Ada, what beautiful & unusual facial markings! Purrs & headbutts to such a sweet kitteh. Makes me miss my Mitzi, who would lick my face when I’d cry. Or my eyelids when I overslept & she wanted GUSHYFUDS NAO PLEEEZE!
Darci says
OK, I actually did break my ankle 7 years ago when I stepped off a high curb while holding a pile of books from a University library. I sprawled into the street and cried out in pain. A couple in front of me turned, looked and walked on while another pair of students stepped around my books. I collected my books hobbled to my car, which was up a small hill and drove to the hospital, where I waited for my husband to fetch me. True story.
Sylvia says
I grew up in a small town and if I had *ever* not helped someone, my grandmother would have heard and I would have paid dearly. I hold doors for people, I help old folks cross the street, I distract the kid who’s about to cry at the market and get him to laugh, and recently when I saw a road rage incident (scary!) I positioned myself between the crazy screamer and some children on the sidewalk, just in case.

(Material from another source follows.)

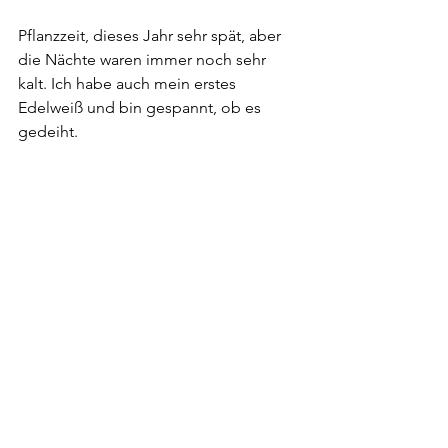
Pflanzzeit, dieses Jahr sehr spät, aber 
die Nächte waren immer noch sehr 
kalt. Ich habe auch mein erstes 
Edelweiß und bin gespannt, ob es 
gedeiht.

I’m also the person who falls, is going blind, has sudden migraines, etc., so I’ve learned how to ask for help. The hardest thing? Getting a fit person to give up a handicapped seat on the bus.
There’s a strange form of alienation now as people can walk along talking on their cell phones, detached from tangible reality. It’s a lovely surprise when someone actually returns my smile. ::sigh::
Sorry about your ankle. Love the cat reiki!